[Material provided — start]

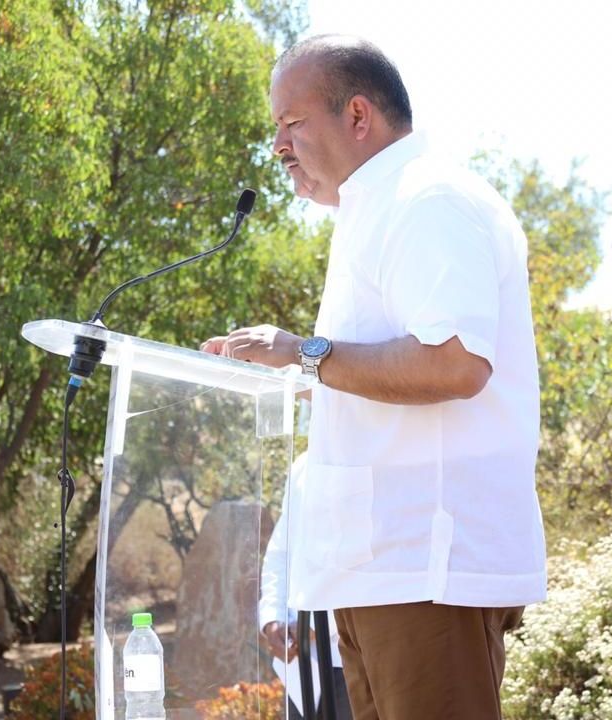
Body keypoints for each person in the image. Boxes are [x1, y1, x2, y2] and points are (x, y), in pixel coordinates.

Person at [201, 35, 546, 720]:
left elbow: (454, 363)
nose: (278, 146)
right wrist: (290, 375)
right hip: (375, 574)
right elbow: (376, 374)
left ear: (358, 115)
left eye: (291, 123)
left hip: (425, 575)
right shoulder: (376, 209)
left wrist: (304, 353)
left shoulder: (429, 199)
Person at [259, 450, 353, 720]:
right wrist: (273, 618)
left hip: (349, 659)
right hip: (301, 665)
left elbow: (366, 560)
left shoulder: (370, 454)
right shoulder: (303, 464)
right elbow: (281, 551)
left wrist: (311, 626)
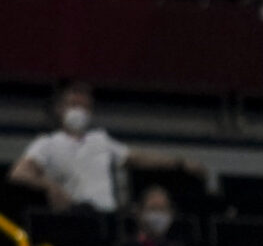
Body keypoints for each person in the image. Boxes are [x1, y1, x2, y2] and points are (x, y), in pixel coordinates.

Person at [10, 83, 197, 214]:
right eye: (74, 105)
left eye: (84, 106)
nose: (79, 111)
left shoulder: (100, 139)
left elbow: (137, 157)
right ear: (60, 108)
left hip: (107, 214)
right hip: (75, 215)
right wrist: (50, 186)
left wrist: (179, 162)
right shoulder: (47, 143)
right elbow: (19, 173)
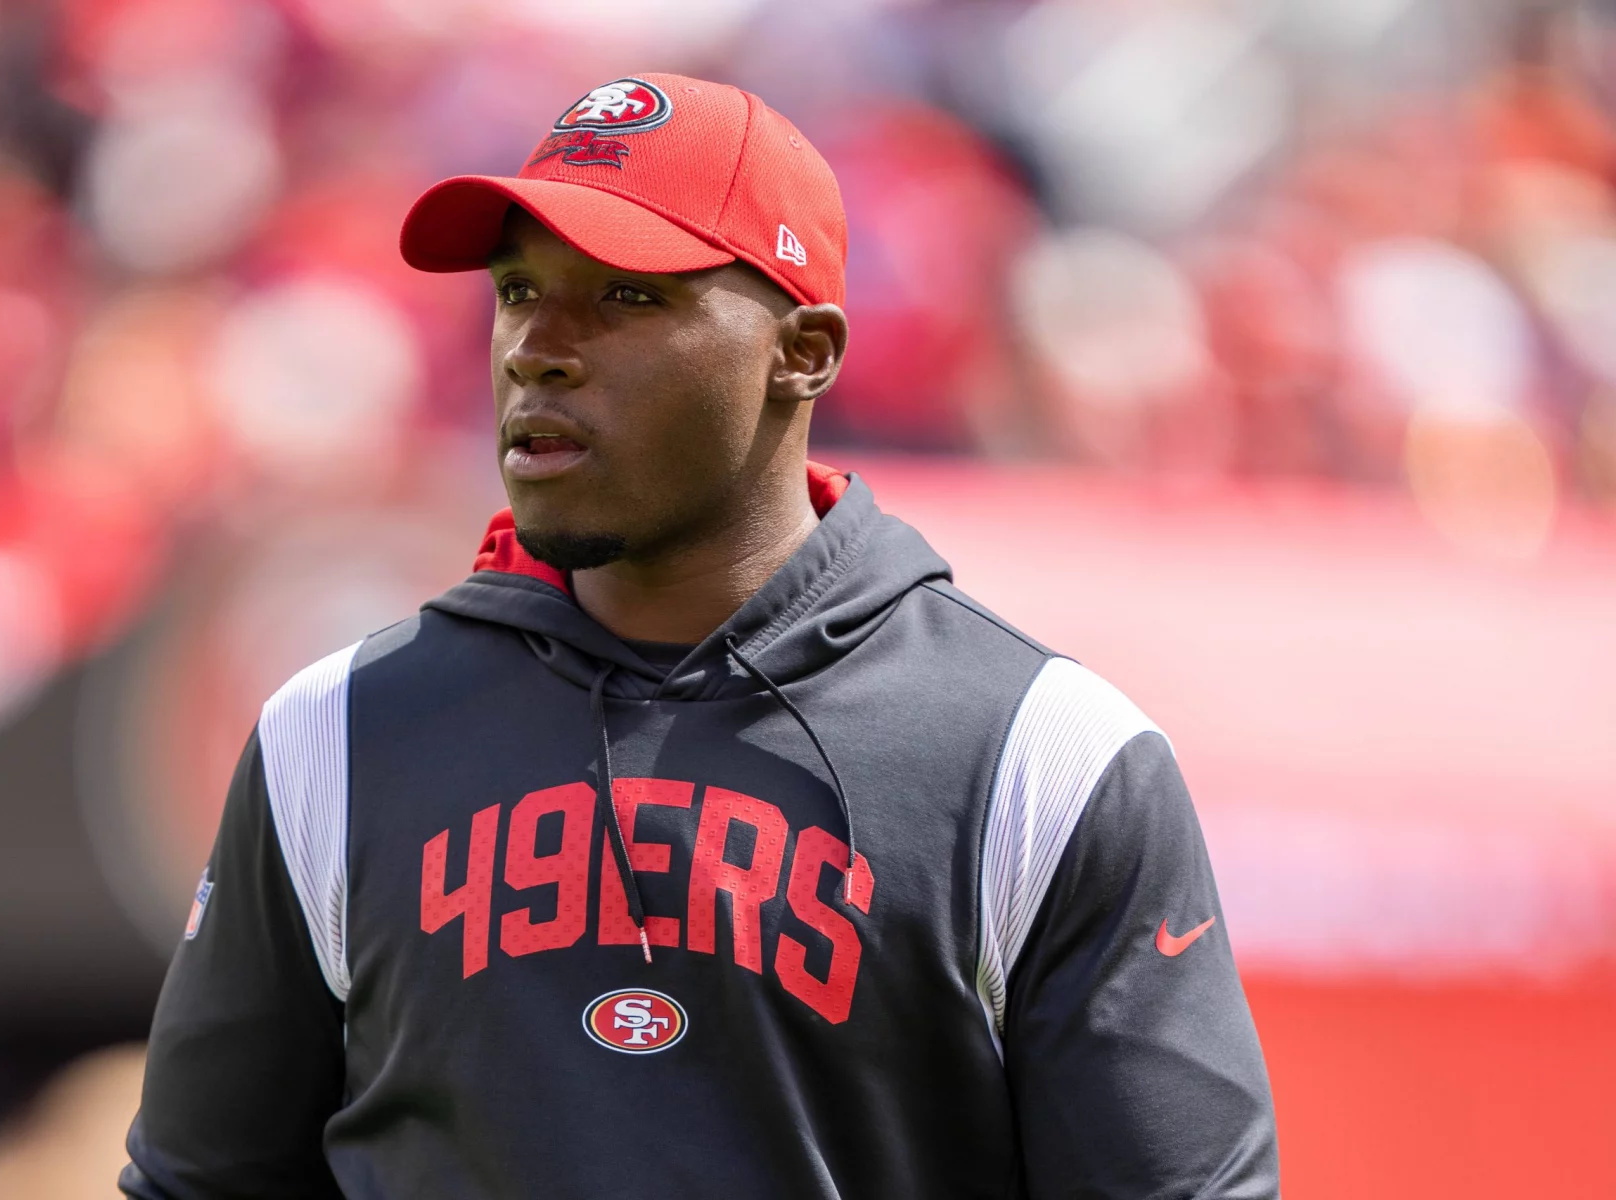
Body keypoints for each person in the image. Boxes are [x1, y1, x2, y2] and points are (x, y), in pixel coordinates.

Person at [120, 74, 1278, 1199]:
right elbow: (200, 1181)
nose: (538, 346)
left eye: (628, 296)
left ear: (805, 352)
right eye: (519, 290)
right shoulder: (337, 735)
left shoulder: (1042, 758)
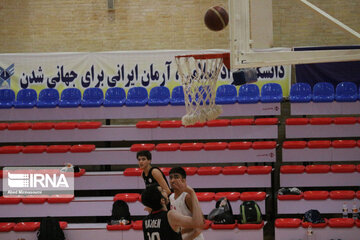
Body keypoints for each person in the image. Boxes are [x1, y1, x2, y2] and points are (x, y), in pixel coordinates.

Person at [169, 167, 204, 240]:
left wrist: (180, 232)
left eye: (176, 177)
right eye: (171, 177)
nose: (172, 180)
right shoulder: (171, 197)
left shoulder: (187, 197)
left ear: (183, 180)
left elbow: (202, 222)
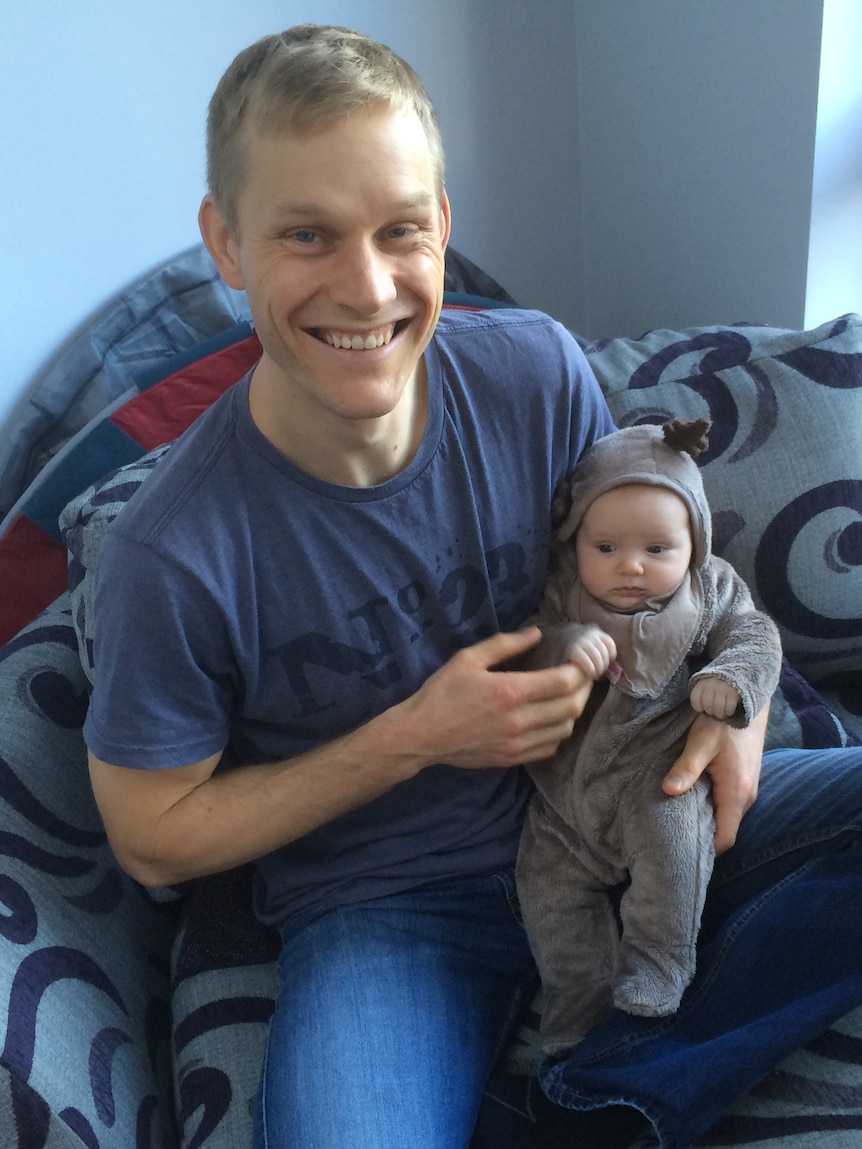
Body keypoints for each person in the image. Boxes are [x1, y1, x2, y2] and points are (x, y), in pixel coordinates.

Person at [79, 24, 862, 1149]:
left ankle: (618, 1092)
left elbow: (654, 570)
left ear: (443, 226)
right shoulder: (173, 549)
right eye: (307, 233)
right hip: (392, 913)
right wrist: (411, 737)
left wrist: (738, 719)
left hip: (631, 808)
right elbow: (150, 834)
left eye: (400, 230)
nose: (367, 285)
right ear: (228, 244)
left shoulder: (534, 372)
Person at [514, 418, 782, 1056]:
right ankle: (575, 1013)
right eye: (605, 548)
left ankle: (658, 971)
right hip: (563, 800)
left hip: (659, 779)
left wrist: (730, 680)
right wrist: (564, 646)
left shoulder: (711, 589)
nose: (630, 567)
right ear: (574, 542)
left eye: (657, 550)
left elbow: (756, 636)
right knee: (550, 898)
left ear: (694, 544)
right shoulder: (561, 595)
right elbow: (523, 650)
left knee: (673, 864)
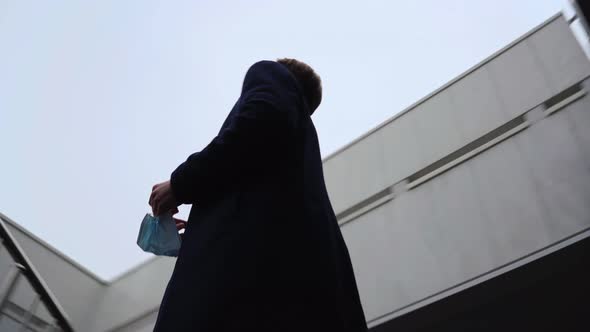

[Material provided — finish]

Problem -
Please work out how many lines of the records contain "elbow" and give only that number.

Exercise output -
12